» **WORK REQUEST**
Could you set down, word for word, the part of the quarterback scouting text starting with "Petty is in" and going on through "past two seasons."?

-- SOURCE DOCUMENT follows --

Grayson has quality field vision. He has quick eyes to work through his progressions, and he showed the ability to move around in the pocket and still keep his eyes downfield. His field vision still needs some work, but he’s better than the other quarterbacks in terms of reading a defense and going through his receiving options.

Mariota shows the potential for good field vision at times, but never got consistent. There were plays where he would scan his options and other plays where he would tuck and run when his first read was covered. Mariota didn’t have a lot of complex plays called where he would drop back, survey many options, look off a safety and fire the ball to an open receiver. Oregon’s offense was much more simplistic. Mariota improved in 2014 and should continue to get better with NFL coaching. This one of the biggest hurdles for Mariota to overcome in order to turn into a good pro.

Petty is in a similar state to Mariota. He needs to improve his field vision and ability to read defenses. Hundley is a mixed bag. His field vision was excellent against Arizona State last year, but that was an aberration. Hundley’s field vision was awful in other games.

NFL prototype: Tom Brady, Patriots
  1. Jameis Winston
  2. Marcus Mariota
  3. Garrett Grayson
  4. Brett Hundley
  5. Bryce Petty

Recap: This was a tough one. While Mariota threw fewer interceptions than Winston, Oregon’s offense didn’t present him with NFL-style decision-making like Winston’s did. As far as developing NFL decision-making for throwing against pro secondaries in an NFL playbook, Winston is further ahead than Mariota. Generally, Winston had sound decision-making when you consider his body of work over the past two seasons.

Mariota, Grayson, Petty and Hundley all did well with their decision-making. Because of his offense, Grayson could have a smoother transition to the NFL, but Mariota was very adept at avoiding turnovers. Grayson and Hundley each only threw five interceptions last year. Mariota totaled four, but a number of picks were dropped. Petty allowed seven and could have had more.

NFL prototype: Andrew Luck, Colts
  1. Marcus Mariota
  2. Brett Hundley
  3. Jameis Winston
  4. Bryce Petty
  5. Garrett Grayson

Recap: All five of these quarterbacks have some athletic upside with the room to grow. It isn’t like last year’s group where guys like A.J. McCarron and Aaron Murray were pretty much tapped out athletically and what you saw was what you would get.

A few sources have stated that the quarterback who has the most upside in this draft class is Mariota. And that makes sense because he adds more of a dynamic running element than any of the other quarterbacks. In terms of athletic skill sets, Mariota is firmly the best in the draft class.

Hundley isn’t far behind Mariota in terms of arm strength and running talent. Winston has good athleticism for such a big quarterback and isn’t a statue in the pocket. He can take off and hurt teams with his feet. For an example, check out his highlight-reel touchdown run against Oklahoma State in the season opener.

-- SOURCE DOCUMENT concluded --
-- RECORD EXTRACTS follows --

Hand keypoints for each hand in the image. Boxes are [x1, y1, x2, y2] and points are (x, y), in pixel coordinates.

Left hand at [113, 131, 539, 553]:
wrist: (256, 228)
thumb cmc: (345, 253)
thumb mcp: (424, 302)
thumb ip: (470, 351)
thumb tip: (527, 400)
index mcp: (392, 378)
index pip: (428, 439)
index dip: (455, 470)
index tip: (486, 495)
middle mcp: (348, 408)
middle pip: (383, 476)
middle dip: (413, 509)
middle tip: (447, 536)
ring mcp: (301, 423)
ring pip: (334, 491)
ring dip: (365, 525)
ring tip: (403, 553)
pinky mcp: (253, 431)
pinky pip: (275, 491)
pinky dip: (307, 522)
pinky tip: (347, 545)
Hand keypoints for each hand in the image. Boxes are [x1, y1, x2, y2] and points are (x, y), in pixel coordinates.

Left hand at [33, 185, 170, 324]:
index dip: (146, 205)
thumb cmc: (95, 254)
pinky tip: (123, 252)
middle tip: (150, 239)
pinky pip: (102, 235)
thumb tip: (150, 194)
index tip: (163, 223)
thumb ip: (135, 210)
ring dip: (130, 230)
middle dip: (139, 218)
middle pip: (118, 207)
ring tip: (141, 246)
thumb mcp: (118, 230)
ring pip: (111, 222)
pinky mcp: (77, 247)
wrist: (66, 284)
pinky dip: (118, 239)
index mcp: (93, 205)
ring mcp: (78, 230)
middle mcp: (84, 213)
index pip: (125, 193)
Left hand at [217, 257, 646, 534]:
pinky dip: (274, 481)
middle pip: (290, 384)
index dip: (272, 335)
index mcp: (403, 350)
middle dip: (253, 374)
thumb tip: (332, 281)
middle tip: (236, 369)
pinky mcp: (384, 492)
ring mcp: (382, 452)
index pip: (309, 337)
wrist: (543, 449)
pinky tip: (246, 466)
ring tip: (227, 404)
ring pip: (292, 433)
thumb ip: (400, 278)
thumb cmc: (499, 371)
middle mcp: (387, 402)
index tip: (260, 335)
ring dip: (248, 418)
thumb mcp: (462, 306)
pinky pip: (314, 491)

-- RECORD EXTRACTS concluded --
-- RECORD EXTRACTS follows --

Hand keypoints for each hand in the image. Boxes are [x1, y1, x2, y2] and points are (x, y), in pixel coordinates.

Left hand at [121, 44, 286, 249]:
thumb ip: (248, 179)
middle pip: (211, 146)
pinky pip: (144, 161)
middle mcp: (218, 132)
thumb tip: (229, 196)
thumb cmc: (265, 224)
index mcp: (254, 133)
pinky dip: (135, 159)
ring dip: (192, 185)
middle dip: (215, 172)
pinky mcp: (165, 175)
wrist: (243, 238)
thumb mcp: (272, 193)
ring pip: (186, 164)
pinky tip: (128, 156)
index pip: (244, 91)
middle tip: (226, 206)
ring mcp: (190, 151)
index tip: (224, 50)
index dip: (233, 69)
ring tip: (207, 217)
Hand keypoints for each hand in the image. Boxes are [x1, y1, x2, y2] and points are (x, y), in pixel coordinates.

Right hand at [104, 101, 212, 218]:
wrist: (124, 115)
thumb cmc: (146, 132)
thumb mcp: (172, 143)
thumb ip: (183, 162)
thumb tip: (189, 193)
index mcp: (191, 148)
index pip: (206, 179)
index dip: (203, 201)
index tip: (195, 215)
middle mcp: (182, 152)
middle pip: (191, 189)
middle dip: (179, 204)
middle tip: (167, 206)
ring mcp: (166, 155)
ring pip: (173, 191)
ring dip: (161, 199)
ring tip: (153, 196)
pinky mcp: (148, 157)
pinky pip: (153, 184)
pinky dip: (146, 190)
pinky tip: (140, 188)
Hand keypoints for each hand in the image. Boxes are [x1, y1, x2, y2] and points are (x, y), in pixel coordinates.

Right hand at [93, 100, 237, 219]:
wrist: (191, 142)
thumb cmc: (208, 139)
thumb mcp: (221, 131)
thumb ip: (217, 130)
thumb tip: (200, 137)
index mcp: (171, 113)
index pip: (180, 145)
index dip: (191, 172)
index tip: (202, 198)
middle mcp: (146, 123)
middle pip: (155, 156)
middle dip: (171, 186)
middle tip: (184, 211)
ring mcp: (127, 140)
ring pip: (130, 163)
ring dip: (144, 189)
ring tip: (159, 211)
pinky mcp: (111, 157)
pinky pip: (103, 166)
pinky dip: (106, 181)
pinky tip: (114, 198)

-- RECORD EXTRACTS concluded --

» **ANSWER**
Petty is in a similar state to Mariota. He needs to improve his field vision and ability to read defenses. Hundley is a mixed bag. His field vision was excellent against Arizona State last year, but that was an aberration. Hundley’s field vision was awful in other games.

NFL prototype: Tom Brady, Patriots
  1. Jameis Winston
  2. Marcus Mariota
  3. Garrett Grayson
  4. Brett Hundley
  5. Bryce Petty

Recap: This was a tough one. While Mariota threw fewer interceptions than Winston, Oregon’s offense didn’t present him with NFL-style decision-making like Winston’s did. As far as developing NFL decision-making for throwing against pro secondaries in an NFL playbook, Winston is further ahead than Mariota. Generally, Winston had sound decision-making when you consider his body of work over the past two seasons.